Pharmaceutical companies - and doctors - are keen to ensure that HIV is treated by medication and not in any other way. The ideal pharmaceutical is patent-protected, expensive and to be taken for the rest of the patient's life. There are other approaches which they refuse to investigate or to publicise:
http://hivstatus.info
A great number of medical chronic medical conditions are caused by a poor diet. This is well-understood but doctors are in denial and they insist on treating it as a pharmaceutical or surgical problem. The following two books should be made essential reading to all physicians:
* Why We Get Fat: And What to Do About It - by Gary Taubes
* Fat Chance: Beating the Odds Against Sugar, Processed Food, Obesity, and Disease - by Robert Lustig
As an example of the insidious relationship between food manufacturers and medical publications, the latest issue of "Australian Family Physician" had an article entitled "Obesity: Recommendations for management in general practice and beyond" in which the statement "Prevention is failing due to a poor understanding of these determinants ..." i.e. we don't know why people get obese. The article was written by a board member of Nestlé Australia
Geroge Bernard Shaw
A central bureau of statistics in Europe tells us that the life expectancy of a 5-yr old in 2011 is only 6% more than that of 5-yr old in 1981. Similarly, the life expectancy with chronic disease increases with 67%, thanks to the billions of public funds put into development of factory food and medication! This is the reason why is becomes a little expensive. Genes as the reason? Too fast a change for that. External factors: perhaps chemical factories learned to deliver tasty material that should not classify as food. Government advises to eat enough dairy and meat, although independent science shows that animal proteins are responsible for the lion's share of chronic disease. Then medication: blockbuster revenues cannot do without lifetime prescription and prescription to healthy people. Besides the disputable effects of 'herd' medication on the individual (of the 80 statin users, only one may come close to targeted cholesterol levels) other pills are taken to deal with side-effects. Usually each MD is advised to prescribe a basket of pills, although pharmacology scientists are quite confident that 5 or more pills is not evidence-based because of interactions! 67% increase of chronic disease, and maybe a quadrupling of pills per diagnose.

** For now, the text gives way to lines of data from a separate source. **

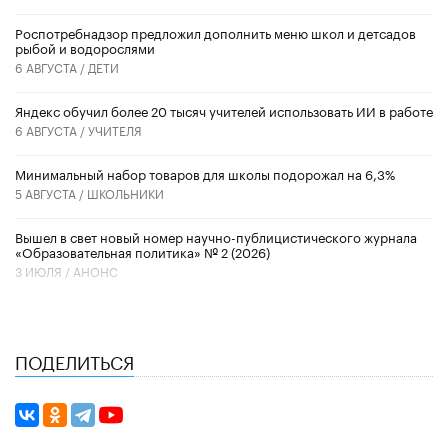
Роспотребнадзор предложил дополнить меню школ и детсадов
рыбой и водорослями
6 АВГУСТА /
ДЕТИ
​Яндекс обучил более 20 тысяч учителей использовать ИИ в работе
6 АВГУСТА /
УЧИТЕЛЯ
Минимальный набор товаров для школы подорожал на 6,3%
5 АВГУСТА /
ШКОЛЬНИКИ
Вышел в свет новый номер научно-публицистического журнала
«Образовательная политика» № 2 (2026)
3 ИЮЛЯ /
АНОНС
ПОДЕЛИТЬСЯ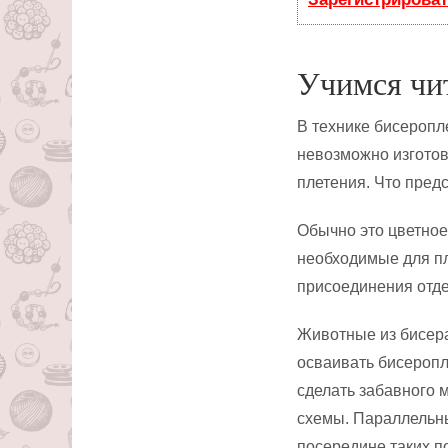
Учимся чи
В технике бисеропл
невозможно изготов
плетения. Что пред
Обычно это цветное
необходимые для пл
присоединения отде
Животные из бисер
осваивать бисеропл
сделать забавного 
схемы. Параллельны
посередине таких п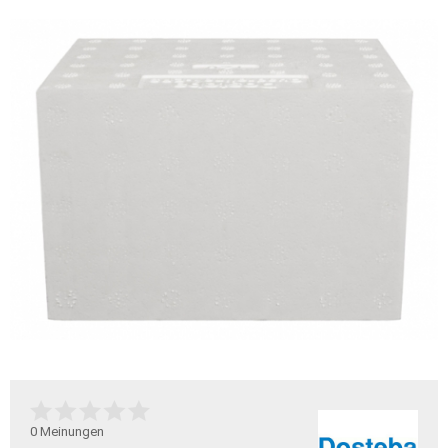
0
Meinungen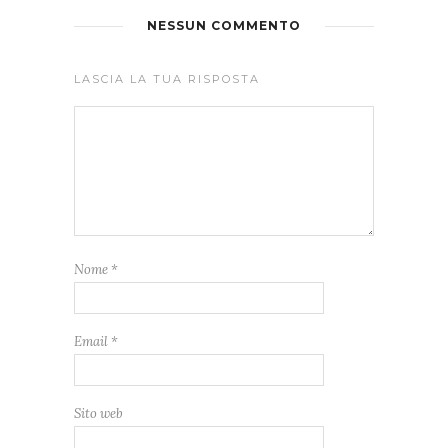
NESSUN COMMENTO
LASCIA LA TUA RISPOSTA
Nome
*
Email
*
Sito web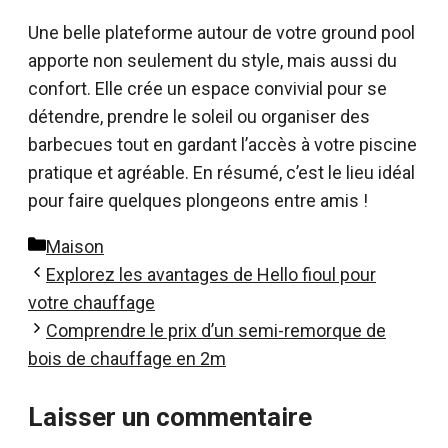
Une belle plateforme autour de votre ground pool
apporte non seulement du style, mais aussi du
confort. Elle crée un espace convivial pour se
détendre, prendre le soleil ou organiser des
barbecues tout en gardant l’accès à votre piscine
pratique et agréable. En résumé, c’est le lieu idéal
pour faire quelques plongeons entre amis !
Catégories
Maison
Explorez les avantages de Hello fioul pour
votre chauffage
Comprendre le prix d’un semi-remorque de
bois de chauffage en 2m
Laisser un commentaire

Perhaps time for MD's and their clientele to consider Hyppocrates: Let food be thy medicine and medicine be thy food. Consider plant-based nutrition, get rid of the 'golden arches' poison chains of this world, ban hi-fructose glucose syrups, get rid of the gluten-allergy by banning Monsanto's 3 types of GMO supergluten in wheat. This will for sure improve people's immune system. It's often not a lack of passion with MD's, it's a lack of info and pressure from their context. The only effect of demotivating MD's is that this potentially critical layer between peoples' interests and pharma's commercial strength will disappear, and we do not want that.